> _SUPPLIED TEXT_:
........

4.4. Dataset Evaluation
We used the SAR change detection datasets in Beijing, Qingdao, and Guangzhou to verify the efficacy of the TransUNet++SAR algorithm. The evaluation index results of the validation set can be seen in
Table 1,
Table 2 and
Table 3. Compared with other related change detection algorithms, TransUNet++SAR was improved in F1-score and IOU index.
- (1)
Beijing Datasets
The SAR datasets of built-up areas contained multiple scenes of built-up areas, and three typical scenes were selected for visualization.
Figure 8 show the change detection results of the three building groups, respectively. According to the optical image, the first line of
Figure 8. is the local change map of a large building. Comparing (a) with (b), it can be seen that after the building is eradicated, the gray value becomes significantly smaller, and the change can be accurately detected by the SAR model. The second line of
Figure 8. shows the local change of a square. In (a), the square is being built, and in (b) it has been completed, where it can be observed that the gray value of the building part increased significantly, and the change was also completely outlined by our SAR model. The third line of
Figure 8. is the local change map of a small building group. After the removal of part of the building group, the corresponding gray value became smaller, and our model will detect their changes. In addition, there were some other changes involved in the third line of
Figure 8., but they were not detected because they were not the changes of the building. For the change of large buildings, the detection result of the optical algorithm was obviously better than that of the SAR algorithm. In contrast, the SAR image algorithm was more susceptible to noise and false changes. The performance of TransUNet++SAR was close to the effect of BIT_CD, but the boundaries detected by TransUNet++SAR were closer to the boundaries of the real tag. As shown in
Figure 8, TransUNet++SAR had high detection accuracy for large area building changes.
- (2)
Guangzhou Datasets
Compared with Beijing, the building density in Guangzhou is smaller, and the building planning situation is not as neat and regular as that in Beijing. Large buildings change less than in the Beijing area. Limited by the conditions, only 263 SAR images in Guangzhou were collected, which were rotated and mirrored for training. The reduction in training samples and the small scale of changing buildings in the sample led to a slightly lower accuracy of the training model than that of Beijing. Although the detected boundaries were slightly smaller than the boundaries of the real markers, both TranUNet++SAR and BIT_CD could roughly detect that there was a change here. As is shown in
Figure 9, when the buildings in the last image of the Guangzhou datasets changed, the gray value of the SAR image did not change much, but our method still performed better than the results of the other datasets. In contrast, the change outline of TransUNet++SAR was smoother, and BIT_CD was affected by spurious changes, while TransUNet++SAR avoided them to the greatest extent. Therefore, TransUNet++SAR was still better than the other algorithms in this case.
- (3)
Qingdao Datasets
We conducted experiments on the Qingdao datasets to further evaluate the effectiveness of the proposed method. As shown in
Table 3, TransUNet++SAR achieved 96.51% and 90.61% in F1-score and IOU, respectively, and outperformed the compared methods. We selected the results of some large buildings such as building groups and new built-up areas for visualization, as shown in
Figure 10. The figure shows that TransUNet++SAR detected changes in the SAR images better.

........

> _DATASET ROWS_:
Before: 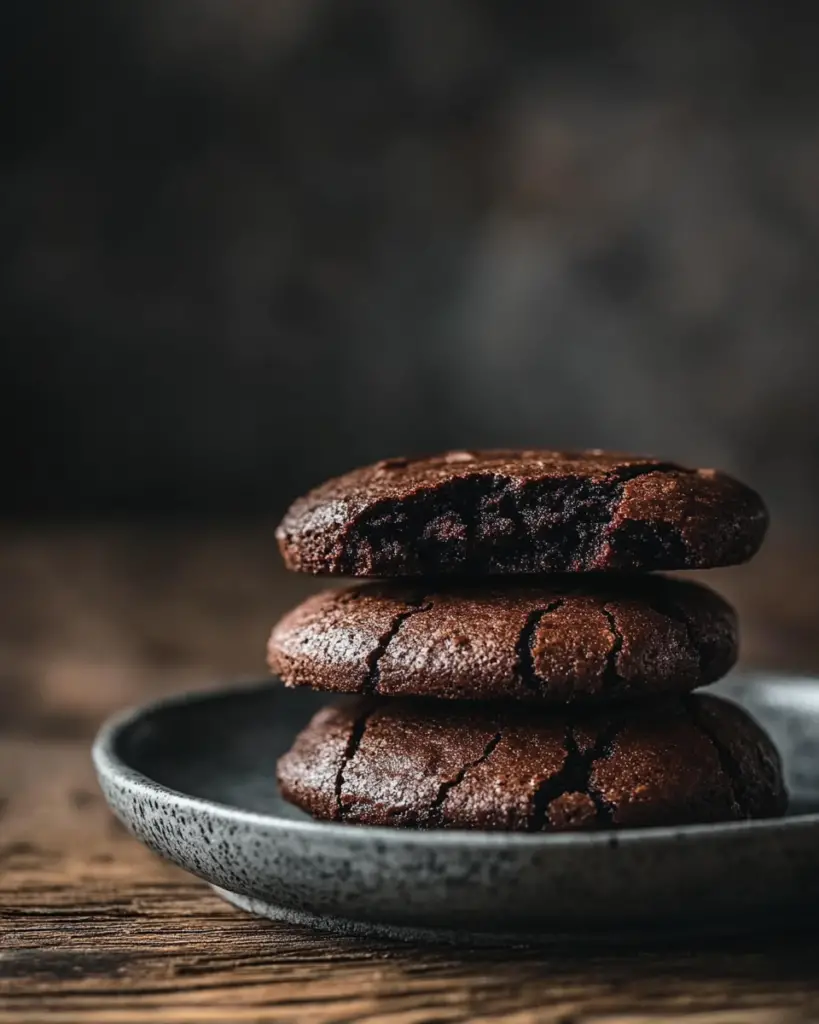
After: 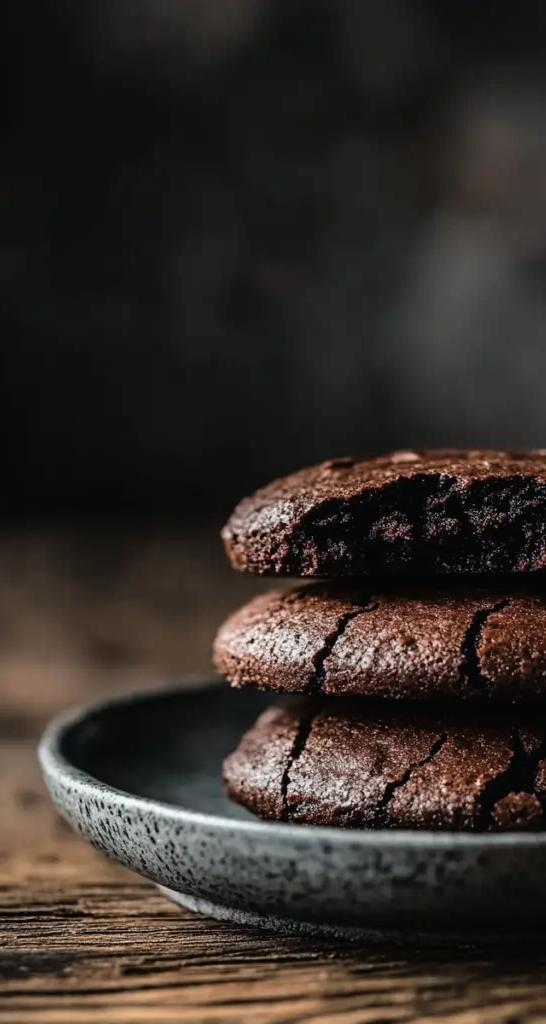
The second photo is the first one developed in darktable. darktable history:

........

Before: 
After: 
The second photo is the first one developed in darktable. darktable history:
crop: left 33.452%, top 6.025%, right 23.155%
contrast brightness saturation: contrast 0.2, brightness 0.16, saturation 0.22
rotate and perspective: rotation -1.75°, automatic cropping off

........

> _PARTS OF THE EXERCISE_:
[a] In the dataset evaluation text, how many SAR images were collected in Guangzhou?
[b] List every city whose SAR change detection dataset is used in the dataset evaluation text.

> _WORKED ANSWERS_:
[a] 263 SAR images were collected in Guangzhou.

[b]
- Beijing
- Qingdao
- Guangzhou